Is he still that mobile quarterback? Is he anything close? I was at Kaepernick’s live audition back in November — which seems like a decade ago — and while I’m no quarterbacks scout, I can tell you this: while Kaepernick’s arm strength, accuracy and touch were on point, we didn’t get a single chance to see him in any sort of game action. No throwing into coverage, no throwing under pressure, no attempt to simulate any kind of heat-of-the-moment application of his skills.

Whether by accident or design, that’s all we’ve seen of Kaepernick since he walked off the field on New Year’s Day 2017 after a 25-23 loss to the Seattle Seahawks. Newton, on the other hand, has spent much of his time since then recovering from one injury after another.

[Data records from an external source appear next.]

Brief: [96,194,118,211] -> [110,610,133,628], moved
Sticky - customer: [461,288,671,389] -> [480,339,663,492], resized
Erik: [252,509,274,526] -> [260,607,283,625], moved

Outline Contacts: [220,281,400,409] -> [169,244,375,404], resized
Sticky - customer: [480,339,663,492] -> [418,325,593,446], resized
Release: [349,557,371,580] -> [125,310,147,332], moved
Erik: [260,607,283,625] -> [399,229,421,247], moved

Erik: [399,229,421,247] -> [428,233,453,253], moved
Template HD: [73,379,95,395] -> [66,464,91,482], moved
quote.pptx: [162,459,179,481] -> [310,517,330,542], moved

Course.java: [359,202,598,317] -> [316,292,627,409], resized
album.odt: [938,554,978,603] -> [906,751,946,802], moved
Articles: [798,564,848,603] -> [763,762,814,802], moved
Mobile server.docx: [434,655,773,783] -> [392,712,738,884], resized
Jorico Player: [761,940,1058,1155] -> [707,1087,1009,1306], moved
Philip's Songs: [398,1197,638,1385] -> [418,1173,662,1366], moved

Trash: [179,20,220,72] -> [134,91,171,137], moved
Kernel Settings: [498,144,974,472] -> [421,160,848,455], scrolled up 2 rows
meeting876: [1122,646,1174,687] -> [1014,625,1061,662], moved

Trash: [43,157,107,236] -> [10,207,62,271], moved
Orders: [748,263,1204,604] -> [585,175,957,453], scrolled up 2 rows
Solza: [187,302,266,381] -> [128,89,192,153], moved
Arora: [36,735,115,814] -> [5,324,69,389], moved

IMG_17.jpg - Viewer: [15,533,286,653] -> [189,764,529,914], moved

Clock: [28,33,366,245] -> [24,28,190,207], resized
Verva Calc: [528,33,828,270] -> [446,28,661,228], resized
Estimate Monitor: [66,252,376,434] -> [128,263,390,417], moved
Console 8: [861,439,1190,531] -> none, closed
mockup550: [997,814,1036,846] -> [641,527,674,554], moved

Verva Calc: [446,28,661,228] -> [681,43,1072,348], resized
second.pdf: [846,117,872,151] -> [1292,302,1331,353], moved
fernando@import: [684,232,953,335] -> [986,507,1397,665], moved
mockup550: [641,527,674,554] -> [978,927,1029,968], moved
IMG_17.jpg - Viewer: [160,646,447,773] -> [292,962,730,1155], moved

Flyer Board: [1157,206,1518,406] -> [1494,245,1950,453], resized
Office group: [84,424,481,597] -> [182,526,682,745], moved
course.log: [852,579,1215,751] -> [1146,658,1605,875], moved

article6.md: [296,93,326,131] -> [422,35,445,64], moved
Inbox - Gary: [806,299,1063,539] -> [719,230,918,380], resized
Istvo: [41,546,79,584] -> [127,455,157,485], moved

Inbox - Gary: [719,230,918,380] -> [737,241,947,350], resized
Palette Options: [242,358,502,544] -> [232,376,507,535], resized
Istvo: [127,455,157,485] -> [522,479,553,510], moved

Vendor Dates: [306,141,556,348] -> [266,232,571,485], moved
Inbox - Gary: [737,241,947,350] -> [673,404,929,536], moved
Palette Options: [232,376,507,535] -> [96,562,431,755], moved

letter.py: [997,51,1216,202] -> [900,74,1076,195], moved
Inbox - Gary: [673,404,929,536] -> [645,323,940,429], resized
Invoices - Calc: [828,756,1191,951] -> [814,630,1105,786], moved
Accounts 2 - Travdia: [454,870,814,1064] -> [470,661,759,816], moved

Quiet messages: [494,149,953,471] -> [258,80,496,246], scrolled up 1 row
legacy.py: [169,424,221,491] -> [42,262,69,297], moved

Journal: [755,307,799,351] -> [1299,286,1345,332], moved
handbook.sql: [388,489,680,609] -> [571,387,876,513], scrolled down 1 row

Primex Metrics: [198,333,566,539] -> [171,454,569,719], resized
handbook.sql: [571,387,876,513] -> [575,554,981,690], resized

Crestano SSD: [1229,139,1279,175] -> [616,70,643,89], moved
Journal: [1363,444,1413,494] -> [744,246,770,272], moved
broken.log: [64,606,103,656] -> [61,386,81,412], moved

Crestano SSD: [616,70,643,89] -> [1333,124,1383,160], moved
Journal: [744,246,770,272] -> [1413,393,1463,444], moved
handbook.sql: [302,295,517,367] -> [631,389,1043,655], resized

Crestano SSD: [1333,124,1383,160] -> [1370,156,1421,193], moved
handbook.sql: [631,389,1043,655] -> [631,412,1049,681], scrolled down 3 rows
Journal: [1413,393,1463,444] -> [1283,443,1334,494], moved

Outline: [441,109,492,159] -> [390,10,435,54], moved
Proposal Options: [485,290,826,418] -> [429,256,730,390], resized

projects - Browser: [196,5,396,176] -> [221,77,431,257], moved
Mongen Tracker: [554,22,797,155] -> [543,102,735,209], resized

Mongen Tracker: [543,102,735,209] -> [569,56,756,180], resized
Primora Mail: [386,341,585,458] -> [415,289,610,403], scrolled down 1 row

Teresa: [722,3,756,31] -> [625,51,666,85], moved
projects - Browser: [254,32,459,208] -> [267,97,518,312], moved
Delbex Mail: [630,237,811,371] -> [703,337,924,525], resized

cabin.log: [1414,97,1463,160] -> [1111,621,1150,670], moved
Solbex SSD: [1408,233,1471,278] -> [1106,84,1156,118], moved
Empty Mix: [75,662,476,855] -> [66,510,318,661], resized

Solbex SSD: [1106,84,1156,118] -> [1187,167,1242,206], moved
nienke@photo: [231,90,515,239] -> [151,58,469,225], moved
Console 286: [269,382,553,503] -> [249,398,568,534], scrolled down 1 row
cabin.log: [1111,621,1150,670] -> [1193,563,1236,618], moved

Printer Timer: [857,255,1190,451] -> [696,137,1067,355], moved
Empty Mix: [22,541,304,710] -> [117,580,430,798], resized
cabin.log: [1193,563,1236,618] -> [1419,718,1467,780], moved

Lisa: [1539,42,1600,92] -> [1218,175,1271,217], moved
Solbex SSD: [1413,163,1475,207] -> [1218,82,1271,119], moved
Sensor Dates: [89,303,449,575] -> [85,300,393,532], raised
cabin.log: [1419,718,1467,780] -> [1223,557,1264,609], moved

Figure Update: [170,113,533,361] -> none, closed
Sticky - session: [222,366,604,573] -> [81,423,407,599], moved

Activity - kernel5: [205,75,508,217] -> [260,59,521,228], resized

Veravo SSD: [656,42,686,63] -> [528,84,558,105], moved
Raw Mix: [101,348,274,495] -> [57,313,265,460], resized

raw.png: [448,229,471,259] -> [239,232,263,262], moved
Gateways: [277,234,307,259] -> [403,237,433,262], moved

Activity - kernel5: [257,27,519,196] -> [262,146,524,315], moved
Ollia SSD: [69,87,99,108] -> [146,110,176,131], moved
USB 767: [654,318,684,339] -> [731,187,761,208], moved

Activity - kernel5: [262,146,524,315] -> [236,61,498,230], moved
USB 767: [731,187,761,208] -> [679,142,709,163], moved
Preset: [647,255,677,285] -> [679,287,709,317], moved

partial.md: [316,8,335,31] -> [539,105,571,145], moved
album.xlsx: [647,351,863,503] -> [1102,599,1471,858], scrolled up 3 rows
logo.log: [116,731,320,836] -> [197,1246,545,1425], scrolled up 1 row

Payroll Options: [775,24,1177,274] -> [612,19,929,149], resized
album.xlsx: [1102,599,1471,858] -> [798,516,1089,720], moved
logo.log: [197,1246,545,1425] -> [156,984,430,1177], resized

He suffered through a series of maladies in 2018 before bottoming out in 2019 and playing just two games.

Even so, even given the fact that Kaepernick is “fresh” and Newton has spent the majority of his career getting pounded on like a batting-practice fastball, who would you rather take right now, Newton or Kaepernick? Exactly. Newton every day of the week, and twice on football Sundays.

There’s still a chance that Kaepernick will get a training camp invite, at least so a team (the Los Angeles Chargers?) can see whether he has anything left in the tank. But as the contracts for Newton and Winston have shown, the market for quarterbacks is about as strong as the market for pumpkins in April.

If Kaepernick wants back in the NFL, if he’s basing his return on any specific salary figure, the market suggests he’ll need to swallow his pride. The going rate for a former Super Bowl quarterback isn’t what it was two days ago.